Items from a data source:
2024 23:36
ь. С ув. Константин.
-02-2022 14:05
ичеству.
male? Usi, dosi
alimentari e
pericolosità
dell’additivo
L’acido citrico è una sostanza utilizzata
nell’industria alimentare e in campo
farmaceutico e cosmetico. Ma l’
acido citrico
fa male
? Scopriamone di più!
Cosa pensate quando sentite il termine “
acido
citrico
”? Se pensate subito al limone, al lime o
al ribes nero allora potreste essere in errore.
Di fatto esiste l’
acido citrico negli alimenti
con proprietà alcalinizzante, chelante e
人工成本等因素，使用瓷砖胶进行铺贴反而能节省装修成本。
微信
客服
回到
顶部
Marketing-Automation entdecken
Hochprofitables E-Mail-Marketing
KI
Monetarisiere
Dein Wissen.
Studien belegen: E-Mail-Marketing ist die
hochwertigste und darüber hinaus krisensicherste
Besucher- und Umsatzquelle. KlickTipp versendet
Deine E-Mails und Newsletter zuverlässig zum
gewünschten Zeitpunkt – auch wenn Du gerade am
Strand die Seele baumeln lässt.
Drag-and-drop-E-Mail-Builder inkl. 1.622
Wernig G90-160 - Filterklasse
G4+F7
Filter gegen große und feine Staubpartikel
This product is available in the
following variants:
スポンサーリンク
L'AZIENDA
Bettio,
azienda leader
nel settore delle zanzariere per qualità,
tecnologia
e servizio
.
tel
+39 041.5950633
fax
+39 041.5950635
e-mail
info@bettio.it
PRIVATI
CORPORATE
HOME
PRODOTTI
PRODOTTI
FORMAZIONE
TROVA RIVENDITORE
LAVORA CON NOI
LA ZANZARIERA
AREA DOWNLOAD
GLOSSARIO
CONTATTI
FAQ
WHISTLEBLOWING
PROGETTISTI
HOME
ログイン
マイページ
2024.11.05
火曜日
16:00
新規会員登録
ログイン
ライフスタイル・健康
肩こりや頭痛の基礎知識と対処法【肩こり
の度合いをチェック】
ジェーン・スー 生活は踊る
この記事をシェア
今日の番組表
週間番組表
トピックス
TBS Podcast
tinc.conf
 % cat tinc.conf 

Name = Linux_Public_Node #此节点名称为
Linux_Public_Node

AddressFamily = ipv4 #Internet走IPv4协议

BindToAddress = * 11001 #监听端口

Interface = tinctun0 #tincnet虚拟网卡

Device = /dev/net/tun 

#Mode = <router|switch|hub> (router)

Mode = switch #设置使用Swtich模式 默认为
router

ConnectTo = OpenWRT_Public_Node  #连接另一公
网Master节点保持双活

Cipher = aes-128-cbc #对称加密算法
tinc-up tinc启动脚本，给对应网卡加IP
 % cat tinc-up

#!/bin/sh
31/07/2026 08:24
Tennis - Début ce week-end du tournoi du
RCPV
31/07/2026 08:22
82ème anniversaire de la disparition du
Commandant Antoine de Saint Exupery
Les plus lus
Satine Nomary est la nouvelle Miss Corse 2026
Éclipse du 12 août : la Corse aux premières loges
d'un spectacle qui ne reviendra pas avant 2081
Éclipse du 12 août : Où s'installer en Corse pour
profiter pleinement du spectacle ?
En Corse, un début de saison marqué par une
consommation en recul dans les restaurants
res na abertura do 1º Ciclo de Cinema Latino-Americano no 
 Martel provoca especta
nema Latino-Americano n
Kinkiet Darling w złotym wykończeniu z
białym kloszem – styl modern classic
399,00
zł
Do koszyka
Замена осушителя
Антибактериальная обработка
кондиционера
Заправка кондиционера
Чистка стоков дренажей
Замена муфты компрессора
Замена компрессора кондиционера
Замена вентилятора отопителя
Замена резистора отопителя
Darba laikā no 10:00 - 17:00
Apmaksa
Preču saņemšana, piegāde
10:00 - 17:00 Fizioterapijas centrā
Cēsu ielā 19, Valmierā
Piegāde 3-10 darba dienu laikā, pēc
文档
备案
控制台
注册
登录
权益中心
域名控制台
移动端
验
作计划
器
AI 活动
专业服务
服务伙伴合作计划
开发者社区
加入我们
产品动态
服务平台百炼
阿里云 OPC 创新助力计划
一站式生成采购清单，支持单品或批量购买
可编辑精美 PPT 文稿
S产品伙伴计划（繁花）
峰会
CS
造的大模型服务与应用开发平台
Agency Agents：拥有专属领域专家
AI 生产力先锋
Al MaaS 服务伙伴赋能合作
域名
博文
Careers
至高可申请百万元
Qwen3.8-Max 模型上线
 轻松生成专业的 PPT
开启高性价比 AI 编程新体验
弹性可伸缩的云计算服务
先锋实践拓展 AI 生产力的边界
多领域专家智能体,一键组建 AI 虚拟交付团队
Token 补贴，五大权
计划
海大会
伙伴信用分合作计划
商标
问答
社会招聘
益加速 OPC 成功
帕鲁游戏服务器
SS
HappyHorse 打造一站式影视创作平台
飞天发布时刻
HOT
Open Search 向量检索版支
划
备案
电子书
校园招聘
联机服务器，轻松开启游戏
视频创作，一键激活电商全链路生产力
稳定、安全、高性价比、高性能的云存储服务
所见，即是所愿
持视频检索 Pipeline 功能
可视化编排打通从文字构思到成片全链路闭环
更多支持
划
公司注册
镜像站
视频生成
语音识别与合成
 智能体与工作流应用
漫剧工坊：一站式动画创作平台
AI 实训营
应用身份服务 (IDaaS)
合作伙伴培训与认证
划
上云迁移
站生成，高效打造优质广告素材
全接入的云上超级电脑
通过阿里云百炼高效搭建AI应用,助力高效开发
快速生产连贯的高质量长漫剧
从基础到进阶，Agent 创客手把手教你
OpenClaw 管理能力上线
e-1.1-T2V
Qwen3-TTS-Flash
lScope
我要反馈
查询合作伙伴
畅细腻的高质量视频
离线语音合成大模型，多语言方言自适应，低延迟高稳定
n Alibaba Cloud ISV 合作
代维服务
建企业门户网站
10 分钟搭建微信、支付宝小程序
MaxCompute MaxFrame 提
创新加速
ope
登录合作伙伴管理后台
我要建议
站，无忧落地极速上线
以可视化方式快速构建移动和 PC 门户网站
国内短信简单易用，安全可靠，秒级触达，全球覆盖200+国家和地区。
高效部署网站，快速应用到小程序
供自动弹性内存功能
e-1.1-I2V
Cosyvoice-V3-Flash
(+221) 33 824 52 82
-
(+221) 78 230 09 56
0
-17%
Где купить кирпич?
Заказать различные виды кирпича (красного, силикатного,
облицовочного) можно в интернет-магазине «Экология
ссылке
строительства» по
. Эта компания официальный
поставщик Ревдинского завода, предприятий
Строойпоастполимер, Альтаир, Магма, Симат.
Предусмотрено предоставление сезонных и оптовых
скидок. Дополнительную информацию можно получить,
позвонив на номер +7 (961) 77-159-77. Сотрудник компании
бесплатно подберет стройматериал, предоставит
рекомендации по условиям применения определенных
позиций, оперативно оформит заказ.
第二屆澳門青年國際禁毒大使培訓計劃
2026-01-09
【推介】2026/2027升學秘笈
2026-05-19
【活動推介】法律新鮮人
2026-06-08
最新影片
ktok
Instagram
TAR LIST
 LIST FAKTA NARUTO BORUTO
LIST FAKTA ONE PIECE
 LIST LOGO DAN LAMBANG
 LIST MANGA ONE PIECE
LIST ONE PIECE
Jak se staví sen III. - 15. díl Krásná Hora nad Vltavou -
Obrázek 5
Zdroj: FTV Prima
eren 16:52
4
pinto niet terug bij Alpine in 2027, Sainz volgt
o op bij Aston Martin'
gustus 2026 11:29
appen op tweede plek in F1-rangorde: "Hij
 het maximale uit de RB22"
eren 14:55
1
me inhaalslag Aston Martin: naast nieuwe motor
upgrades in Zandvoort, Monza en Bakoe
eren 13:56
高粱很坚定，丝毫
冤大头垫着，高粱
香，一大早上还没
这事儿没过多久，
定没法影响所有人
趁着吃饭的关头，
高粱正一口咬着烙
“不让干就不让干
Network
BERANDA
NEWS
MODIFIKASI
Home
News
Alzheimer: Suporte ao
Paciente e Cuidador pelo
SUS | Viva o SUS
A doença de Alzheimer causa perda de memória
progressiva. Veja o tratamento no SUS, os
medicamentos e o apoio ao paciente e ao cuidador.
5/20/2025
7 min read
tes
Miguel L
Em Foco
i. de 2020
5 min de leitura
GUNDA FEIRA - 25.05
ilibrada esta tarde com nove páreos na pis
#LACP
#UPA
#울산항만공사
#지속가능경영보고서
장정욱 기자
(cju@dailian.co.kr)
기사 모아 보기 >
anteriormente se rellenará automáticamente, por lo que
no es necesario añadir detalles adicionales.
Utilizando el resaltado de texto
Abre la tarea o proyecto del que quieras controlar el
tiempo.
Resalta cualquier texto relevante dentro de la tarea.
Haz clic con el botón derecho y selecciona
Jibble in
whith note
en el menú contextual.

INSTRUCTIONS FOR THE TASK: Copy the records word for word, from the first line through the line that contains "Scopriamone di più!", including both of those lines.

REPLY:
2024 23:36
ь. С ув. Константин.
-02-2022 14:05
ичеству.
male? Usi, dosi
alimentari e
pericolosità
dell’additivo
L’acido citrico è una sostanza utilizzata
nell’industria alimentare e in campo
farmaceutico e cosmetico. Ma l’
acido citrico
fa male
? Scopriamone di più!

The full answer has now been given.